Trans athletes’ dance in the circle

BROOKLYN — Weight benches became impromptu dance platforms. A cooler, often stocked with protein shakes, was filled with bottles of beer. A partygoer who was using a cable weight machine handed a long green braided poppers canister to a grateful friend. As a DJ played a track by Major Lazer, a hairy figure wearing a mustard shirt glimmered on inline skates.

A squat circle also served as a dance floor, step, and occasionally a place to make out in the center of the room.

The occasion was “K.O.: A Celebration of Dawnii”, a fundraiser held at OutBox Gym in Brooklyn’s Williamsburg neighborhood on Saturday. The party’s proceeds were for potential boxing lessons for transgender individuals.

The “Dawnii” being celebrated was Dawn Dawson. In January, Dawson had been discouraged from joining a women’s boxing gym in Brooklyn after disclosing that she was transgender.

Her friend Ian Kumamoto reached out to her to help come up with a response after she shared the experience with him on social media. Since Dawson moved to Brooklyn from Miami two years ago, the two have been friends. Both of them had collaborated on events for Whorechata, the gay POC-centered gathering social Kumamoto founded.

“We came up with this idea of creating a group as an act of resistance”, Dawson said. The “trigger effect” was caused by the mutual respect for our community and the desire to take a stand against those who don’t let people like me in their establishments.

For Saturday’s event, Whorechata joined forces with sponsors from other gay parties including Bubble_T, Body Hack, and Raw Honey. Max Adler offered to host the celebration at his 2021-opened trans-centered gym OutBox.

For the night, Telfar provided tracksuits for Dawson and Kumamoto. The designer Alex Consani even made an appearance.

The night’s performers were chosen by Dawson and Kumamoto from their community. “We had all transgender DJs, all trans performers”, Dawson said.

Since there was no working microphone at the location, Kiko Soirée served as emcee, which was a feat in itself. “Don’t forget that when we come together, when we organize, when we are a community, we’re unstoppable”, Soirée shouted to the audience, answered by applause.

Drag performers jumped off the ropes of the boxing ring and collected tips from three edges of the stand-alone stage, which was illuminated by a massive light as it spun around the market. Dawson stood front and center, applauding, snapping, and cheering.

Some performers pantomimed punches and jabs while playfully antagonizing one another. As the theme from “Rocky” played, the drag king Cunning Stunt entered the ring in full boxing garb.

The host, who was dressed in a goalkeeper’s plaid shirt and wore a corset, was prompted to blow the gold whistle that dangled from a cord around her neck as the show’s final act reached its climax.

But the confrontations onstage were completely theatrical. After the shows, smiles, hugs, and kind words abounded as patrons danced and drank into the evening.

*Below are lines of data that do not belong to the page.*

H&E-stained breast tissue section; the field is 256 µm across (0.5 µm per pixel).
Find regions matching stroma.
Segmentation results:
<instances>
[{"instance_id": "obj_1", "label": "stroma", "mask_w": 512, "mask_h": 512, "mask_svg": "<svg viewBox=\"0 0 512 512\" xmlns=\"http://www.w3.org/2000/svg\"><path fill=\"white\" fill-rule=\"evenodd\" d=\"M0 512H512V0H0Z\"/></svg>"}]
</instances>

One attendee who identified herself as Jade approached me with a handheld fan. “You looked hot”, she said. “I’m a Sagittarius, so sharing is caring”. She then took a bottle of water and walked away on her girlfriend’s shoulder.

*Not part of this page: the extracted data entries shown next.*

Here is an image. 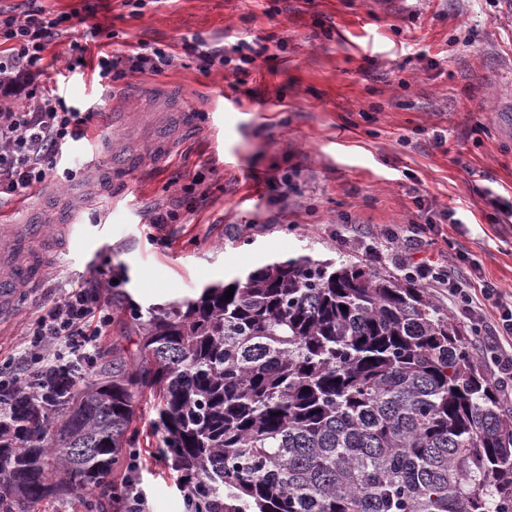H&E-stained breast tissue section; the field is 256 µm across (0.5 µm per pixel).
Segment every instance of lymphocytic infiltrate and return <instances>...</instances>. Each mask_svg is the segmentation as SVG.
<instances>
[{
  "mask_svg": "<svg viewBox=\"0 0 512 512\" xmlns=\"http://www.w3.org/2000/svg\"><path fill=\"white\" fill-rule=\"evenodd\" d=\"M71 20L67 13L49 15L38 0H27L19 16L0 11V205L45 183L59 149L76 139L92 118L38 82L45 51ZM183 49L196 54L202 68L219 64L234 74L268 52L267 46L245 40L239 41L232 57L220 49H200L195 42L184 43ZM173 61V53L159 47L117 50L100 58L99 75L115 80L128 69L159 74ZM399 263L422 286L445 291L454 316L485 329L490 376L512 398V294L484 280L475 263L465 270L432 259L414 262L407 256ZM111 323L97 287L72 289L27 328L26 360L1 363L0 381L23 380L34 368L50 371L68 354L95 358L99 339Z\"/></svg>",
  "mask_w": 512,
  "mask_h": 512,
  "instance_id": "obj_1",
  "label": "lymphocytic infiltrate"
}]
</instances>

In what appeared to be the most cheerful dance circle I’ve ever seen, partygoers took turns performing on a compact stripper pole. Dawson herself dropped into a dramatic split to the applause of spectators.

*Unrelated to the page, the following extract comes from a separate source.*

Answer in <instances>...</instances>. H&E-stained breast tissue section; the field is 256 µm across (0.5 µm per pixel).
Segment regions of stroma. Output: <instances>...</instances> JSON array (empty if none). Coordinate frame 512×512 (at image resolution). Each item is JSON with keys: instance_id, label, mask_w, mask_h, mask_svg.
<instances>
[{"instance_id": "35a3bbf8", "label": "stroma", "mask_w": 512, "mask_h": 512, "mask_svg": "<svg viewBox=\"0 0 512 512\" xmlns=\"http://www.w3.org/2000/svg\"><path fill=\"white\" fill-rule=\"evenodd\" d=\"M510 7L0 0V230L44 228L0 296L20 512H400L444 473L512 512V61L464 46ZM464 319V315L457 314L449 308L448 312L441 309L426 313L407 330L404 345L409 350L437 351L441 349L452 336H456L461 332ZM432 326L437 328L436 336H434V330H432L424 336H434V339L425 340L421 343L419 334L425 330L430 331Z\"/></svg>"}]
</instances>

The vibes were overwhelmingly positive, the smiles exceedingly wide. The creator of the clubwear and underwear label Leak NYC, Louis Dorantes, praised the entire evening as being so genuine and pure.

The owner of OutBox, who had spent the night cleaning up spills and picking up trash, said, “I felt like the event was really a trans-centered event rather than a trans-friendly occasion.”

He considered the party a great success. “I wasn’t shutting it down”, said Adler. “At 4:30, we had the lights on, we were vacuuming, and people were still dancing.”